═══ RECORDS TO PROCESS ═══

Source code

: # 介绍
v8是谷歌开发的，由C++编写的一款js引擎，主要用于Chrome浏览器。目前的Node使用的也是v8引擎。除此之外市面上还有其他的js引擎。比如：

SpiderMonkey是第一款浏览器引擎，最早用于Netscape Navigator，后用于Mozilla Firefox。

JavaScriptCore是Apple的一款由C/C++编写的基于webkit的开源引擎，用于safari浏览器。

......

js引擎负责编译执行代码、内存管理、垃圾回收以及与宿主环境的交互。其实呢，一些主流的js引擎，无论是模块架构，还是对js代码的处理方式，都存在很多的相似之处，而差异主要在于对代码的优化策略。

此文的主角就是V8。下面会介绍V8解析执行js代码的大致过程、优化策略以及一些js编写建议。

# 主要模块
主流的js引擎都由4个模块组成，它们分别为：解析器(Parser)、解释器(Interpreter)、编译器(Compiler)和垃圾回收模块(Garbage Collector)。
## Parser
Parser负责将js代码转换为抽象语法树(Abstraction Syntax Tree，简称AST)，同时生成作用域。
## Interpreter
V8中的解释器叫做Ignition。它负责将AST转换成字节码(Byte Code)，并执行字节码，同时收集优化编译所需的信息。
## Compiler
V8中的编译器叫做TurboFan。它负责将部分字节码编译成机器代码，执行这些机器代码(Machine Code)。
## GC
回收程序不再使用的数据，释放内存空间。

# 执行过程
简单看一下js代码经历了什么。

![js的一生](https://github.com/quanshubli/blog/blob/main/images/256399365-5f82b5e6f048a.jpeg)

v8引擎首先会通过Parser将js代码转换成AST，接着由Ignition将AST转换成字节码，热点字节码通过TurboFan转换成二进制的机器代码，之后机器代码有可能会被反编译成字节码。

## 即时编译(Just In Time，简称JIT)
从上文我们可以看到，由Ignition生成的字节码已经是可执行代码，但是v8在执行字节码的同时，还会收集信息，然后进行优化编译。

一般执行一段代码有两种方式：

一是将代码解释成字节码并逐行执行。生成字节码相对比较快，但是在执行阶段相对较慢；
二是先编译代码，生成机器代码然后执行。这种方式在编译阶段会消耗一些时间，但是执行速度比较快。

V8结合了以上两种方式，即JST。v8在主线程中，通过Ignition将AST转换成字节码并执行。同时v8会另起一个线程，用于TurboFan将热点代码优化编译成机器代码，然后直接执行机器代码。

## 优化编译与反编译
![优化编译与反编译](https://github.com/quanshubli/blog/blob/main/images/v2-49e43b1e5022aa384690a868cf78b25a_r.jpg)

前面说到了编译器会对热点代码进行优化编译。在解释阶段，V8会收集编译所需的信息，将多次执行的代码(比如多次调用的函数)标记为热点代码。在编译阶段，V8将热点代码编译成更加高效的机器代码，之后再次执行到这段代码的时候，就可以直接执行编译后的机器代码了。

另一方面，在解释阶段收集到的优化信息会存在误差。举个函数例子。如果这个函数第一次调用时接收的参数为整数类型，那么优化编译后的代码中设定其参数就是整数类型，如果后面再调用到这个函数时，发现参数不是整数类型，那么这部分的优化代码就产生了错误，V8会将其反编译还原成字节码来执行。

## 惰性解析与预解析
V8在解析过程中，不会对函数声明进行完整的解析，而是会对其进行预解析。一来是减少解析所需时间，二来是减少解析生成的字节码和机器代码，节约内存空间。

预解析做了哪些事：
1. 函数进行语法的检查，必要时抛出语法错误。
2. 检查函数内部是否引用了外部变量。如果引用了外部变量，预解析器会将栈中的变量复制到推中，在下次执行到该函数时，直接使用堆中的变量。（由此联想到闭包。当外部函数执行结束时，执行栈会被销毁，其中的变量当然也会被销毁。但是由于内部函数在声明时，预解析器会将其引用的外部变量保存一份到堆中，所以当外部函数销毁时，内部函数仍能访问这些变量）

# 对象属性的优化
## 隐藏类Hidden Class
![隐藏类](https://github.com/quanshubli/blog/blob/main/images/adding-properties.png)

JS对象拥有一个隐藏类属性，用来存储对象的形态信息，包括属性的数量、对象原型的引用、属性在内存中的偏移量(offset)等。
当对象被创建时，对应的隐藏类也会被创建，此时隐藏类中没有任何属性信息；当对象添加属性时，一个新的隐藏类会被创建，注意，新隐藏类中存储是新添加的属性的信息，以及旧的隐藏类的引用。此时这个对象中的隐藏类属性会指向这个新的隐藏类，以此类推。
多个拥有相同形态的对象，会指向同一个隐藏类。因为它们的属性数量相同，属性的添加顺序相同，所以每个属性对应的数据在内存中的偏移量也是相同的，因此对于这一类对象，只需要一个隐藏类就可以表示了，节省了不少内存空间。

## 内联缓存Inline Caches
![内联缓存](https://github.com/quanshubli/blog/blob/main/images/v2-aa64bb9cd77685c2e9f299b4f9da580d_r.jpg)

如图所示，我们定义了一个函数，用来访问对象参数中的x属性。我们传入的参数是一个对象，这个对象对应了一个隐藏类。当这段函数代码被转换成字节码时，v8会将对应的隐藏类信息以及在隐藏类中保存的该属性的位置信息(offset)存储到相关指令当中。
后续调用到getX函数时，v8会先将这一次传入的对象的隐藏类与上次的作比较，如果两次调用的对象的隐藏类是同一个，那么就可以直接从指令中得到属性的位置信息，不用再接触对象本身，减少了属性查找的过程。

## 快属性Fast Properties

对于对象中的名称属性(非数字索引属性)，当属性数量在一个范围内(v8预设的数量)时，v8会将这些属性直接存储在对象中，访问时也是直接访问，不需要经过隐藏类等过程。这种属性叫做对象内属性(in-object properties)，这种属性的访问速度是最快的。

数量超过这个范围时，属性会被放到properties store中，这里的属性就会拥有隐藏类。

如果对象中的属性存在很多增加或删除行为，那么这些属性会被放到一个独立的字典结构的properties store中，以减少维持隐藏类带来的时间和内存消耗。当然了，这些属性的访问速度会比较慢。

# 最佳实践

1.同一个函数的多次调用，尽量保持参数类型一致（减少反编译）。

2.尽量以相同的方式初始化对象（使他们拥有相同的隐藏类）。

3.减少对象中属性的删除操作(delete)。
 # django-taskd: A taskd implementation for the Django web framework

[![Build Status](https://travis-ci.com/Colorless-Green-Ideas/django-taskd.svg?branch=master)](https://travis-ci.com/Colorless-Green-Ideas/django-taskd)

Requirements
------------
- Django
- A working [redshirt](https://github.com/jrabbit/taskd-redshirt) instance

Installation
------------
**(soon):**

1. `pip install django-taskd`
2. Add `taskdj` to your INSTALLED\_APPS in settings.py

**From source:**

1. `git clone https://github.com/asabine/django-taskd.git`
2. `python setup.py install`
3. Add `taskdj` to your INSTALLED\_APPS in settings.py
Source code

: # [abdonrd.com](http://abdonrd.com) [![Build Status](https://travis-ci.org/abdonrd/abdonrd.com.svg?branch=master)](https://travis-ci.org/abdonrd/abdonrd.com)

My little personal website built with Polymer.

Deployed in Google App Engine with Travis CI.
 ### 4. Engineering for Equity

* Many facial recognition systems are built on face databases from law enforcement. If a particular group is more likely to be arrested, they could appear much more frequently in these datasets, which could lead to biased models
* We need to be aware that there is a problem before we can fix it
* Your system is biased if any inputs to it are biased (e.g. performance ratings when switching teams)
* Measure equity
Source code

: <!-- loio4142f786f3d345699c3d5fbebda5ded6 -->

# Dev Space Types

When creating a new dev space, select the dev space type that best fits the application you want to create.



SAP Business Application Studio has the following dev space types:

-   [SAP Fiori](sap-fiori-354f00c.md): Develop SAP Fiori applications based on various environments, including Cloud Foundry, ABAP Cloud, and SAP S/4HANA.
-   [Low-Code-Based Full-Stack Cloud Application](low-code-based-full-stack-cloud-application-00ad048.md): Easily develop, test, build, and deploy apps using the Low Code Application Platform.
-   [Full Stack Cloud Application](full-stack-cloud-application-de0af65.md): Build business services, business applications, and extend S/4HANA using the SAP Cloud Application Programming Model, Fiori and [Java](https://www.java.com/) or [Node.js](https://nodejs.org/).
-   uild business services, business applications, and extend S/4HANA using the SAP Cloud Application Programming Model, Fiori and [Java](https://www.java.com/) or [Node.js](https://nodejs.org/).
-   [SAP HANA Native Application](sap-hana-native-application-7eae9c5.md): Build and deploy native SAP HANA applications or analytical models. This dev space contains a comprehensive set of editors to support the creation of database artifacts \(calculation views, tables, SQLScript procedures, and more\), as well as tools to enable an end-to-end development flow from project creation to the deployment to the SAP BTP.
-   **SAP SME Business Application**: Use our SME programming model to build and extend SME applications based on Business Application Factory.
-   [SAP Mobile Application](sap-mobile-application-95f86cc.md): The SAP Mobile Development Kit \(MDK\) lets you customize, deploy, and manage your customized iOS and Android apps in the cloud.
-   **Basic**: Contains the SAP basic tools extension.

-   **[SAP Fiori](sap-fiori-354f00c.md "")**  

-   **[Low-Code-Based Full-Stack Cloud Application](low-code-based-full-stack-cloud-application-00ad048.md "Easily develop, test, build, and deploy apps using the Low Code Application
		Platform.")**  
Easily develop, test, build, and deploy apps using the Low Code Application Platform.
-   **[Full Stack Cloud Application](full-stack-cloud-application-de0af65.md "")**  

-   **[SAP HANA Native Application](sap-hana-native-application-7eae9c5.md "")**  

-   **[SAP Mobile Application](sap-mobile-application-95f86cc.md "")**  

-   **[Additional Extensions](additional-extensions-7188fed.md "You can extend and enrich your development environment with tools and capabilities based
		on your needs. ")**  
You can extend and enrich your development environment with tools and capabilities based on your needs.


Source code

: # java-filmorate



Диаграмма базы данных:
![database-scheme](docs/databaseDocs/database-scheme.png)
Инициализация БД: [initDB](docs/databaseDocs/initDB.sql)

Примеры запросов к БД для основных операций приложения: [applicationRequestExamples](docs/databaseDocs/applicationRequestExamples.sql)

═══

• _WHAT YOU ARE ASKED TO DO_
Return, word for word, every line from the top of the entries down to the line that holds "一是将代码解释成字节码并逐行执行。生成字节码相对比较快，但是在执行阶段相对较慢；", both included.

• _WRITTEN REPLY_
Source code

: # 介绍
v8是谷歌开发的，由C++编写的一款js引擎，主要用于Chrome浏览器。目前的Node使用的也是v8引擎。除此之外市面上还有其他的js引擎。比如：

SpiderMonkey是第一款浏览器引擎，最早用于Netscape Navigator，后用于Mozilla Firefox。

JavaScriptCore是Apple的一款由C/C++编写的基于webkit的开源引擎，用于safari浏览器。

......

js引擎负责编译执行代码、内存管理、垃圾回收以及与宿主环境的交互。其实呢，一些主流的js引擎，无论是模块架构，还是对js代码的处理方式，都存在很多的相似之处，而差异主要在于对代码的优化策略。

此文的主角就是V8。下面会介绍V8解析执行js代码的大致过程、优化策略以及一些js编写建议。

# 主要模块
主流的js引擎都由4个模块组成，它们分别为：解析器(Parser)、解释器(Interpreter)、编译器(Compiler)和垃圾回收模块(Garbage Collector)。
## Parser
Parser负责将js代码转换为抽象语法树(Abstraction Syntax Tree，简称AST)，同时生成作用域。
## Interpreter
V8中的解释器叫做Ignition。它负责将AST转换成字节码(Byte Code)，并执行字节码，同时收集优化编译所需的信息。
## Compiler
V8中的编译器叫做TurboFan。它负责将部分字节码编译成机器代码，执行这些机器代码(Machine Code)。
## GC
回收程序不再使用的数据，释放内存空间。

# 执行过程
简单看一下js代码经历了什么。

![js的一生](https://github.com/quanshubli/blog/blob/main/images/256399365-5f82b5e6f048a.jpeg)

v8引擎首先会通过Parser将js代码转换成AST，接着由Ignition将AST转换成字节码，热点字节码通过TurboFan转换成二进制的机器代码，之后机器代码有可能会被反编译成字节码。

## 即时编译(Just In Time，简称JIT)
从上文我们可以看到，由Ignition生成的字节码已经是可执行代码，但是v8在执行字节码的同时，还会收集信息，然后进行优化编译。

一般执行一段代码有两种方式：

一是将代码解释成字节码并逐行执行。生成字节码相对比较快，但是在执行阶段相对较慢；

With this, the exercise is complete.